» **Required action**: The full set of entries needs to be reproduced exactly.

Page-level text extractions
++++

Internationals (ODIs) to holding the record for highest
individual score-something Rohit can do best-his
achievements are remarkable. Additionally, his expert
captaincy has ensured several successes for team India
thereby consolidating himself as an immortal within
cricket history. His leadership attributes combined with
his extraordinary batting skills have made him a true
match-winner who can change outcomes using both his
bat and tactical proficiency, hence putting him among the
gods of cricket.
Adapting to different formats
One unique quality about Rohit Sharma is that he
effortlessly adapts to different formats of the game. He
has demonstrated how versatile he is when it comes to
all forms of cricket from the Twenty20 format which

++++

» **Completed task**:
Internationals (ODIs) to holding the record for highest
individual score-something Rohit can do best-his
achievements are remarkable. Additionally, his expert
captaincy has ensured several successes for team India
thereby consolidating himself as an immortal within
cricket history. His leadership attributes combined with
his extraordinary batting skills have made him a true
match-winner who can change outcomes using both his
bat and tactical proficiency, hence putting him among the
gods of cricket.
Adapting to different formats
One unique quality about Rohit Sharma is that he
effortlessly adapts to different formats of the game. He
has demonstrated how versatile he is when it comes to
all forms of cricket from the Twenty20 format which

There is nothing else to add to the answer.